→ **AIM OF THE EXERCISE**: Lines below that hold the word "шкафы" must be copied in full.

----- MATERIAL PROVIDED -----

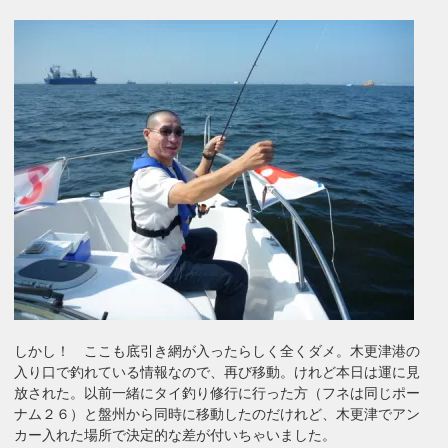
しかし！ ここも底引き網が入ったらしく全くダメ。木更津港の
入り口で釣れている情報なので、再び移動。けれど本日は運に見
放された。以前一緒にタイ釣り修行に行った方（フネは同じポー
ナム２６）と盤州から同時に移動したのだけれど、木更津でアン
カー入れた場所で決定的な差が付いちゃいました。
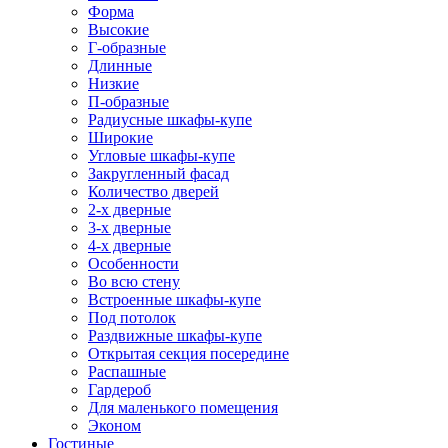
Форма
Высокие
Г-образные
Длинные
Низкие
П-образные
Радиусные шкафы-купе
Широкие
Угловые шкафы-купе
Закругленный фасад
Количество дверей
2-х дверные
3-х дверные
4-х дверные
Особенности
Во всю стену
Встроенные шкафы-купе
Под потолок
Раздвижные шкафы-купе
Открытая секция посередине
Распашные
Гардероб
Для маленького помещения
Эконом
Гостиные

-----

→ **OUTPUT FOR THIS EXERCISE**:
Радиусные шкафы-купе
Угловые шкафы-купе
Встроенные шкафы-купе
Раздвижные шкафы-купе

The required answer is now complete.